▶ [EXTRAIT DU DOCUMENT]:
-=-=-=-=-
Les mensonges de Madeleine et les feuillets de Jonas
IDENTITES.- Une jeune femme entre dans un luxueux magasin de vêtements, quelque part en Suisse romande. Elle parcourt les rayons tendus de rouge, regarde des robes de prix et décide d’en essayer l’une ou l’autre. C’est sa mère qui lui a donné une petite somme d’argent pour se faire plaisir et elle a choisi de s’offrir une belle tenue. Dans la cabine d’essayage, la jeune femme est victime d’un malaise. Secourue par une vendeuse, elle affirme que tout va bien et qu’elle va sortir prendre l’air avant de revenir poursuivre ses achats. La vendeuse la regarde partir. Hors champ, on entend un grand choc, des cris, une voix qui lance : « Elle est pleine de sang ! »
Cette énigmatique entrée en matière, première pièce d’un puzzle, est une vraie réussite de suspense…Déjà auteur de deux longs-métrages plutôt expérimentaux (Les gouffres en 2012 et Le dos rouge en 2015), Antoine Barraud réalise, avec Madeleine Collins (France – 1h47. Dans les salles le 22 décembre), un thriller dont, dit-il, la structure est en escargot : on commence par Z et on arrive à A. Autant dire que le cheminement n’est alors pas des plus faciles à suivre. Cependant, on se laisse d’abord prendre par l’aventure d’une belle femme de la quarantaine (la désormais incontournable Virginie Efira) qui est Margot Soriano lorsqu’elle se trouve en Suisse au côté d’Abdel (Quim Gutierrez) avec lequel elle élève la petite Ninon et qui se nomme Judith Fauvet lorsqu’on la retrouve, en France, avec son mari Melvil (Bruno Salomone) et leurs deux garçons plus âgés.
-=-=-=-=-
▶ [INFORMATIONS AFFICHÉES]:
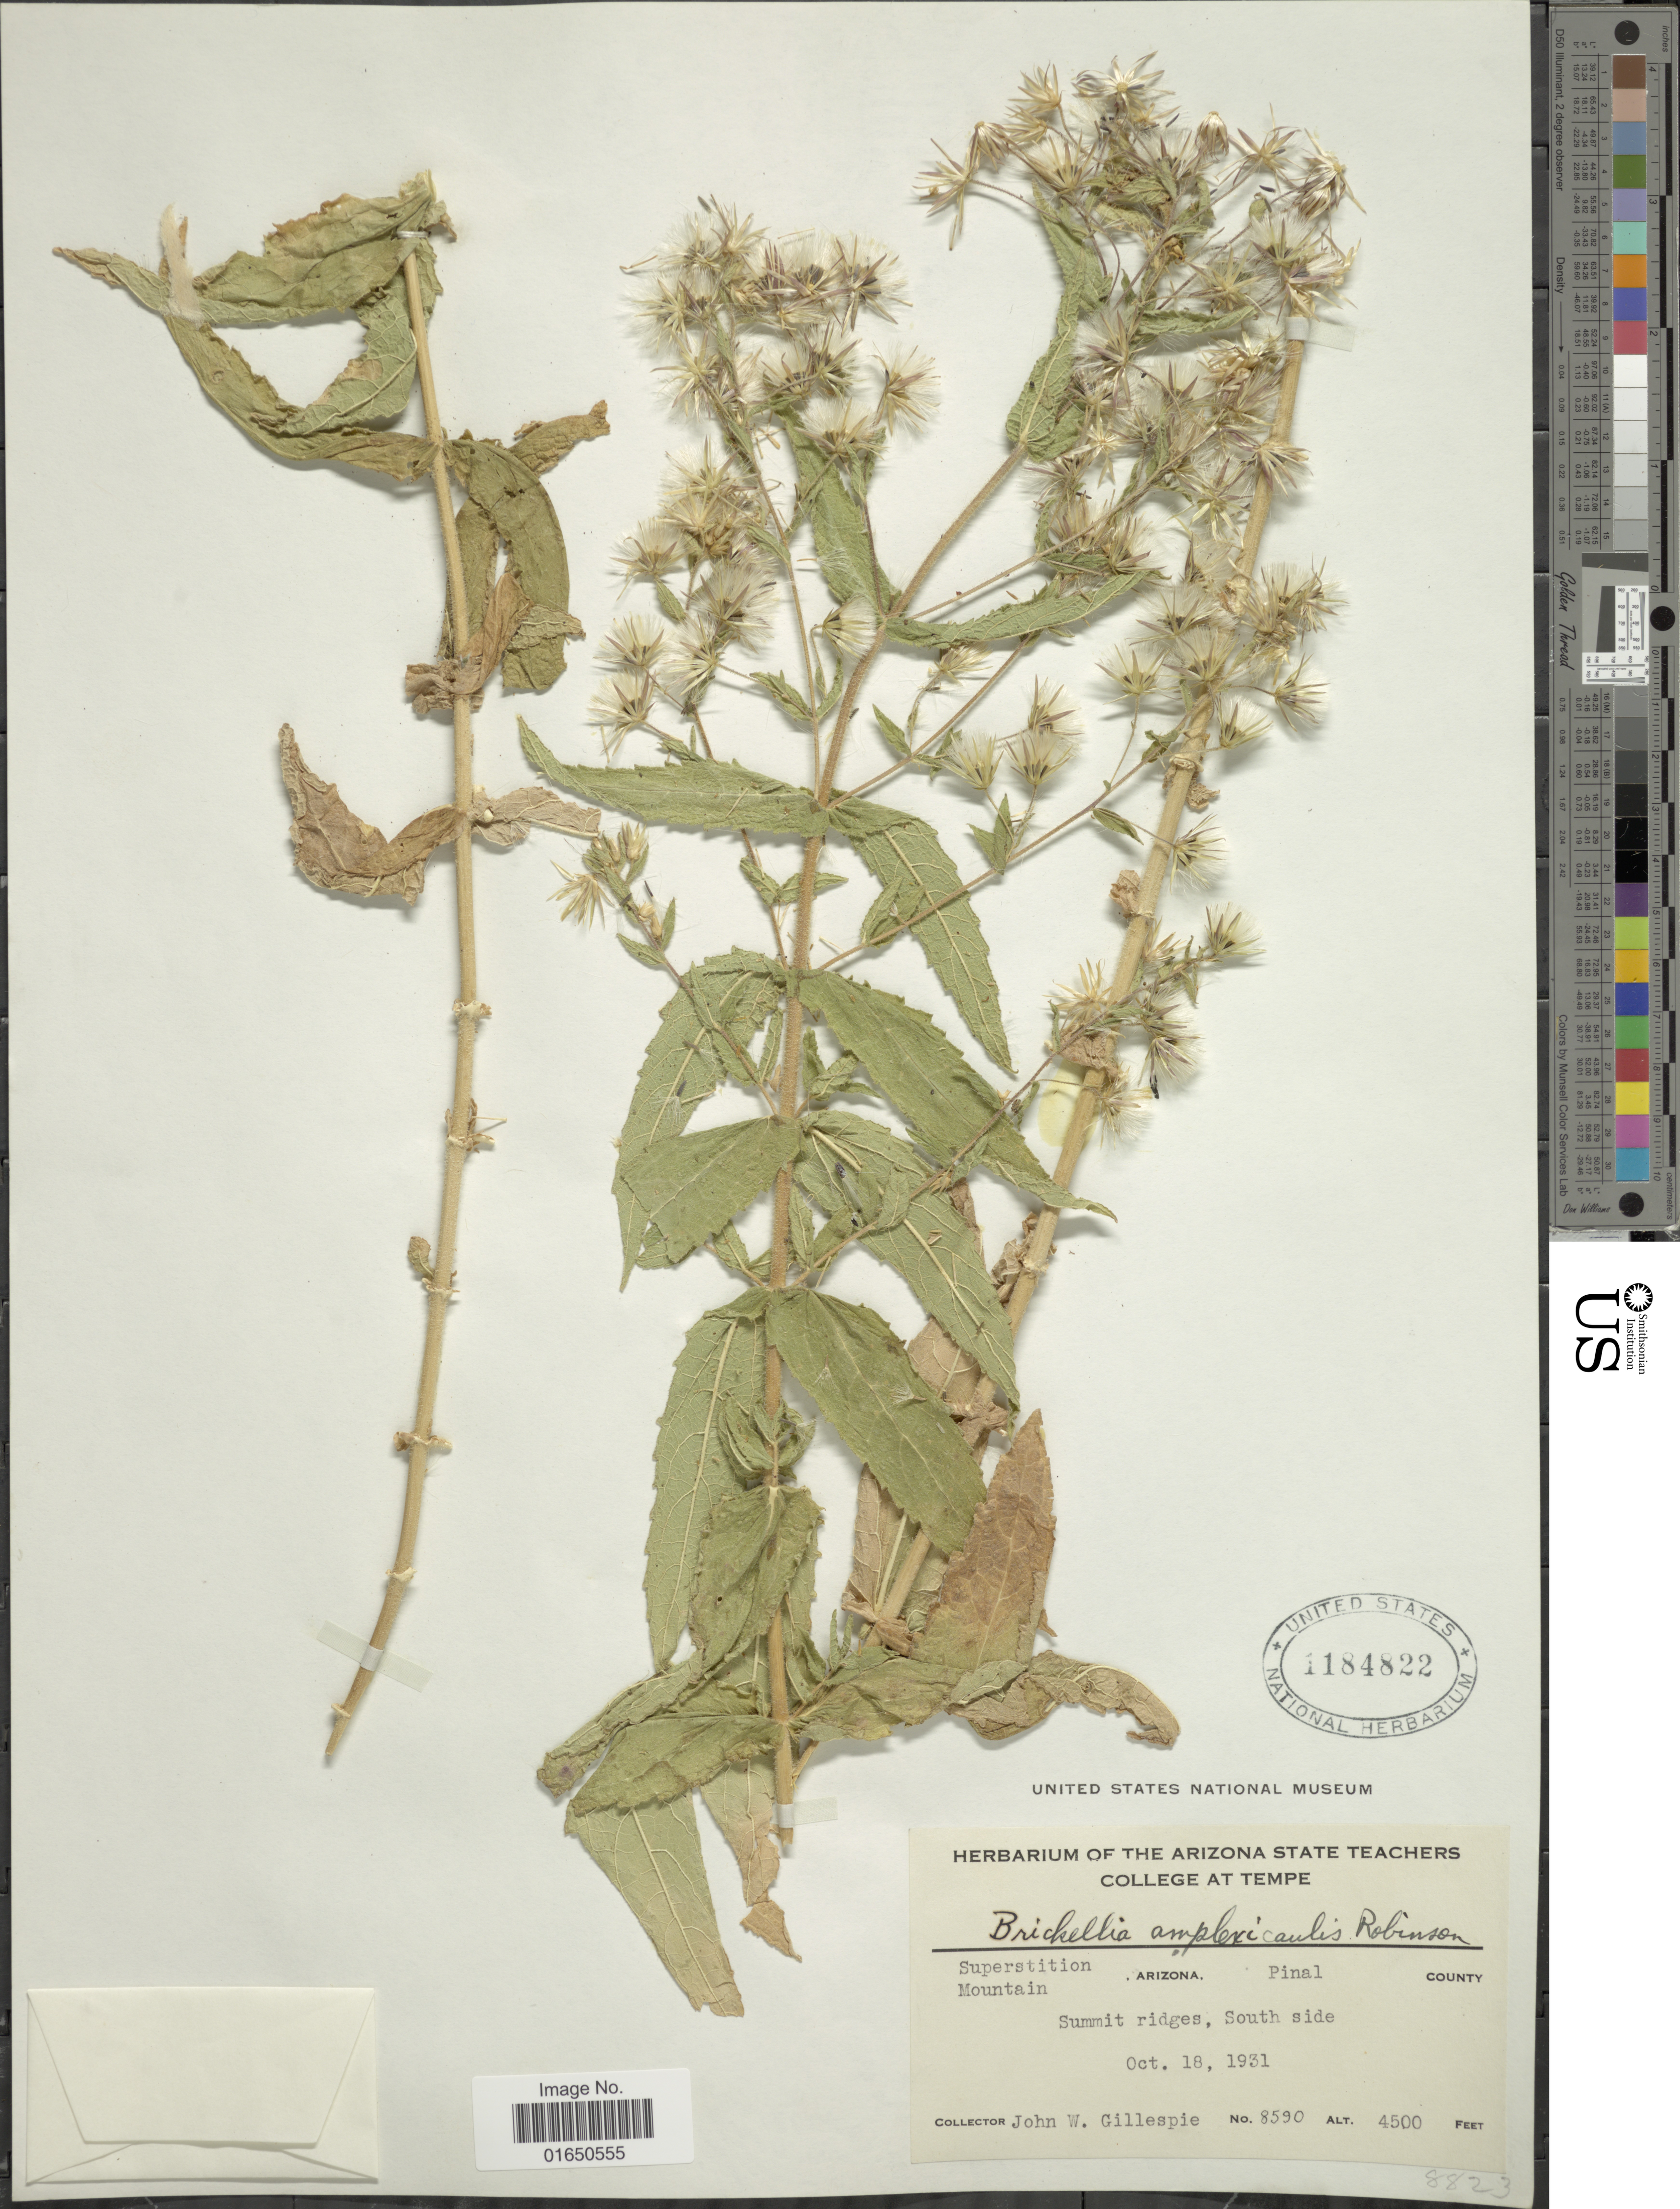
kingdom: Plantae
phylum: Tracheophyta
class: Magnoliopsida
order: Asterales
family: Asteraceae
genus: Brickellia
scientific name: Brickellia amplexicaulis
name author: B.L. Rob.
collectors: J. W. Gillespie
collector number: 8590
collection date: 1931-10-18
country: United States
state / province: Arizona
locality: Superstition Mountain. Pinal County. Summit ridges, South side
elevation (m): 1372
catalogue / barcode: US 1184822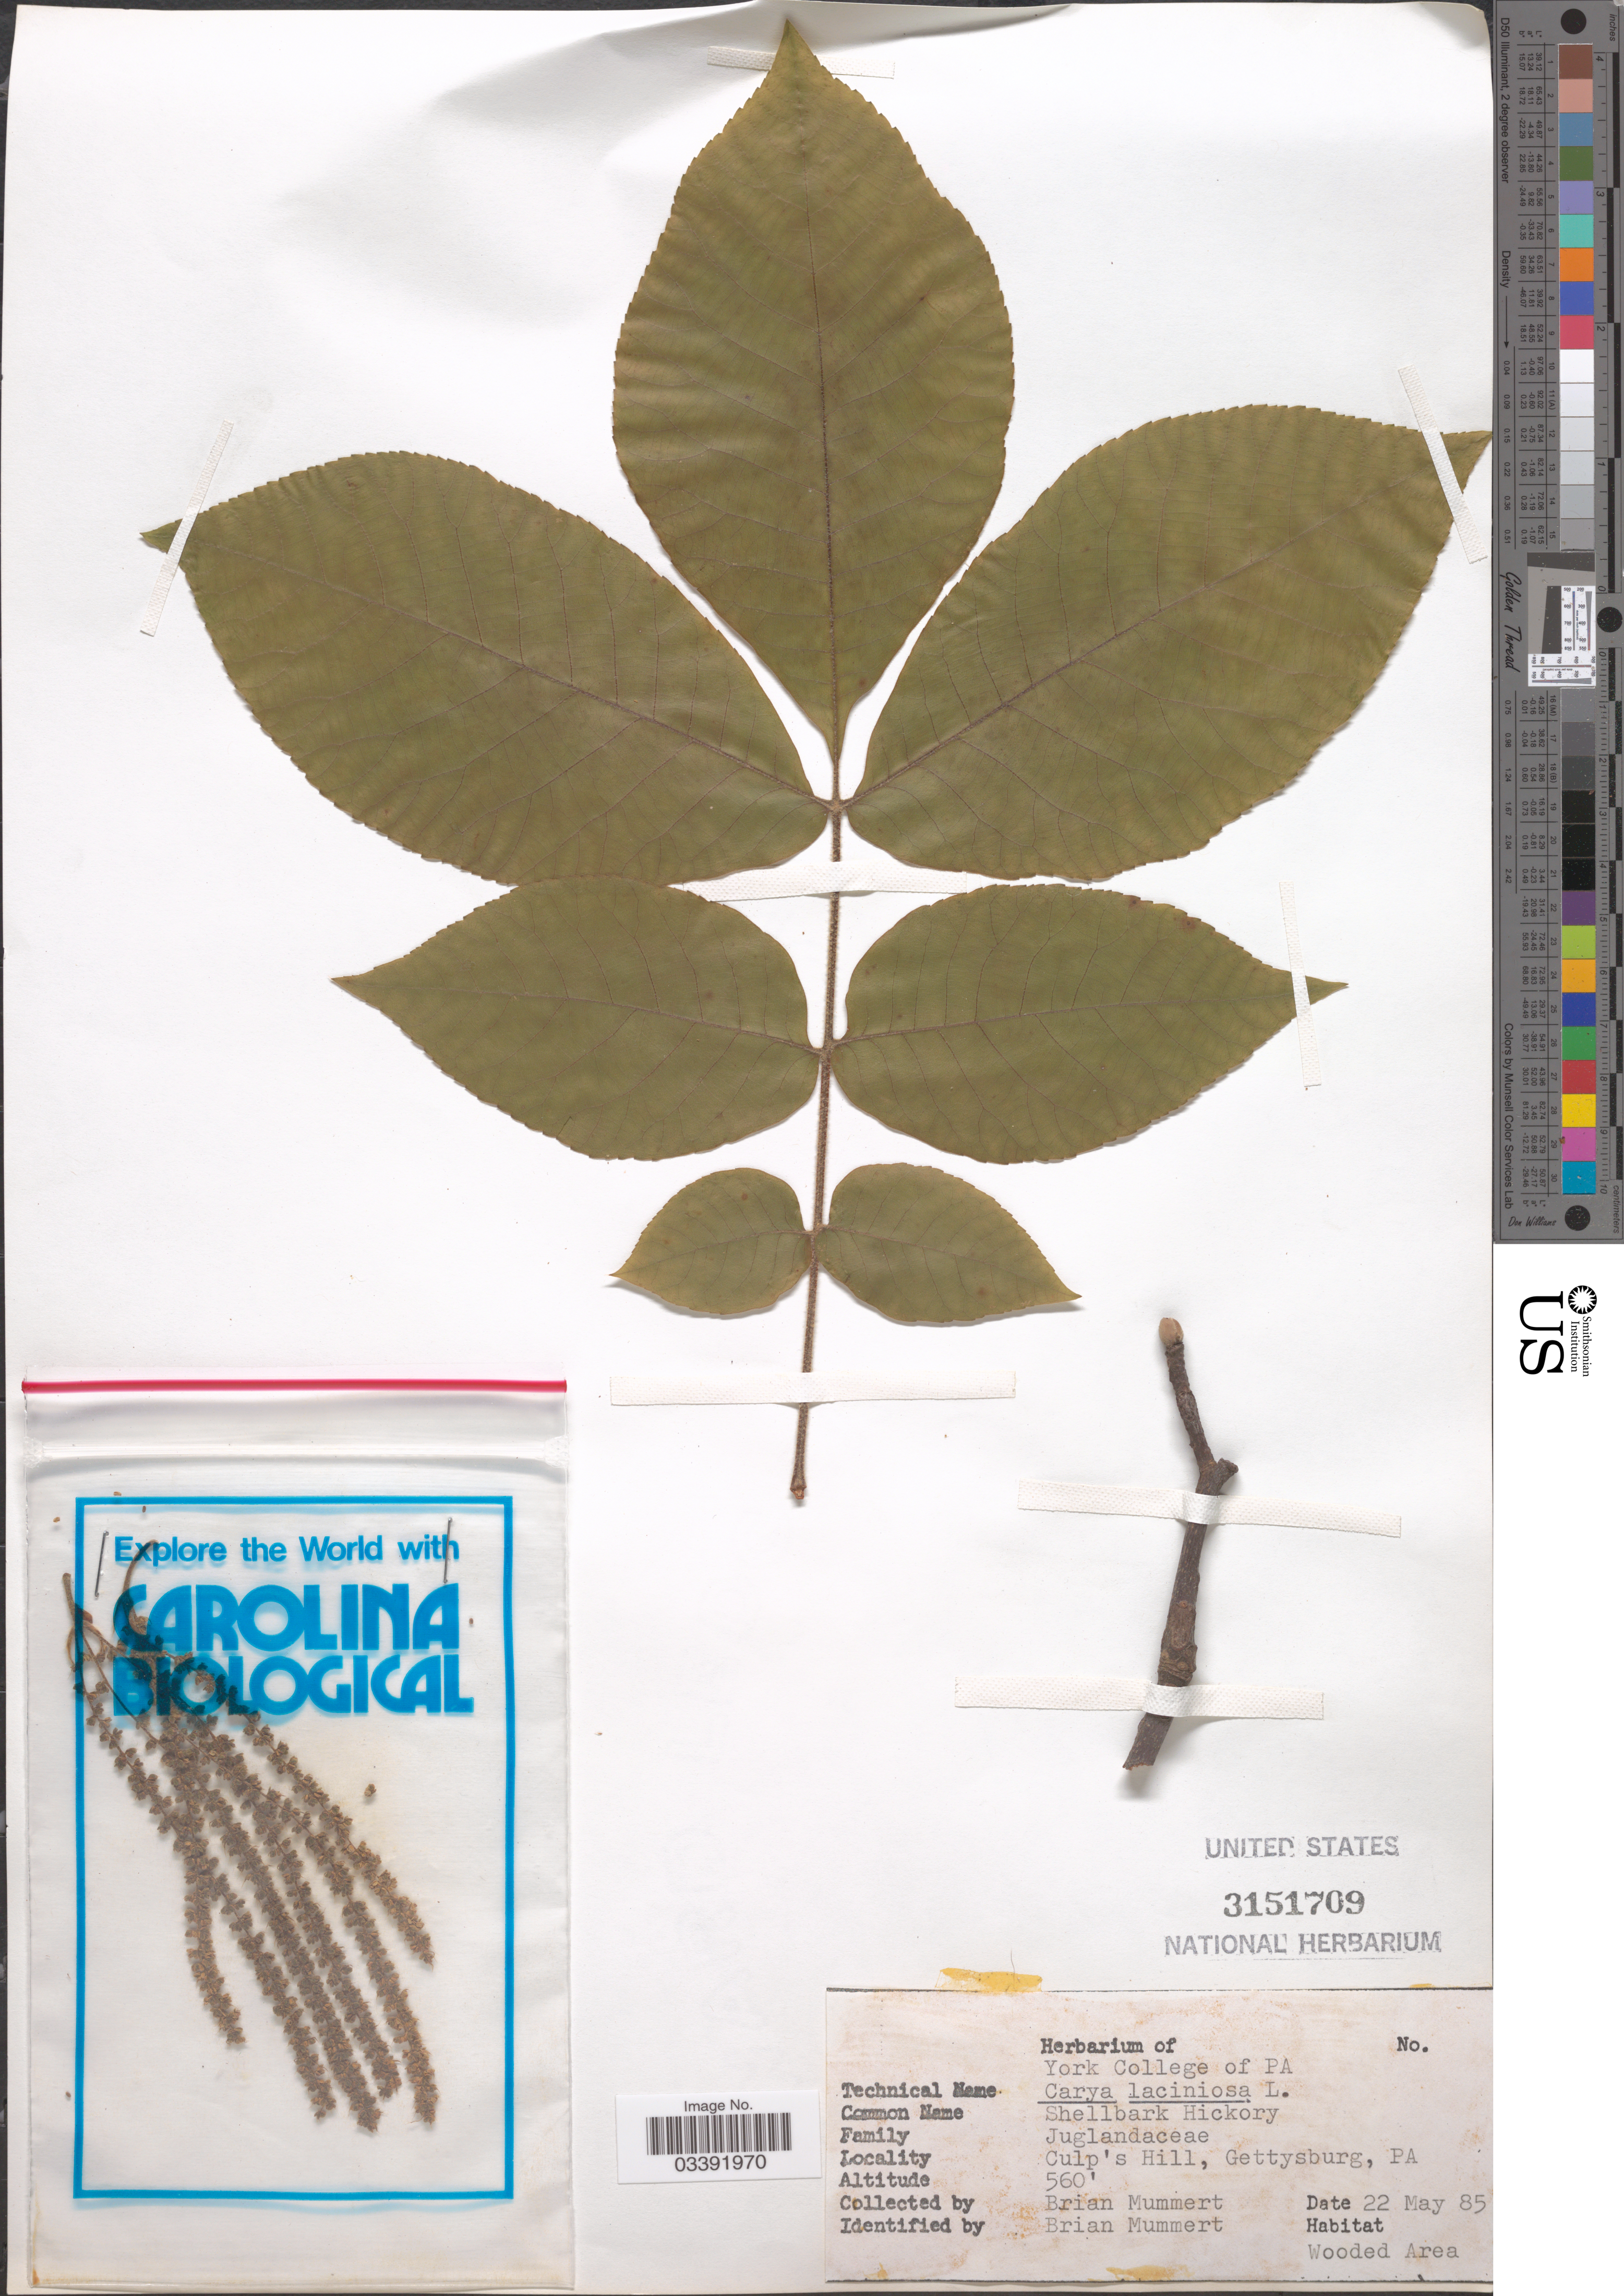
-=-=-=-=-
▶ [ACTIONS DEMANDÉES]:
[A] Comment traduire en anglais cette phrase de l'extrait sur Madeleine Collins : « Dans la cabine d’essayage, la jeune femme est victime d’un malaise. » ?
[B] Les affirmations suivantes concordent-elles avec l'extrait sur Madeleine Collins ? Pour chacune, répondez par oui ou non en citant les mots décisifs du texte. (i) C'est son père qui a donné de l'argent à la jeune femme. (ii) Antoine Barraud a réalisé Le dos rouge en 2015. (iii) Judith Fauvet vit en Suisse avec Abdel.
[C] Pouvez-vous transcrire fidèlement le passage de l'extrait sur Madeleine Collins qui commence à « Cette énigmatique entrée » et se termine à « garçons plus âgés. » ?

▶ [RÉPONSES AUX CONSIGNES]:
[A] In the fitting room, the young woman suffers a fainting spell.

[B]
(i) Non : « C’est sa mère qui lui a donné une petite somme d’argent ».
(ii) Oui : « Le dos rouge en 2015 ».
(iii) Non : « Judith Fauvet lorsqu’on la retrouve, en France, avec son mari Melvil ».

[C]
Cette énigmatique entrée en matière, première pièce d’un puzzle, est une vraie réussite de suspense…Déjà auteur de deux longs-métrages plutôt expérimentaux (Les gouffres en 2012 et Le dos rouge en 2015), Antoine Barraud réalise, avec Madeleine Collins (France – 1h47. Dans les salles le 22 décembre), un thriller dont, dit-il, la structure est en escargot : on commence par Z et on arrive à A. Autant dire que le cheminement n’est alors pas des plus faciles à suivre. Cependant, on se laisse d’abord prendre par l’aventure d’une belle femme de la quarantaine (la désormais incontournable Virginie Efira) qui est Margot Soriano lorsqu’elle se trouve en Suisse au côté d’Abdel (Quim Gutierrez) avec lequel elle élève la petite Ninon et qui se nomme Judith Fauvet lorsqu’on la retrouve, en France, avec son mari Melvil (Bruno Salomone) et leurs deux garçons plus âgés.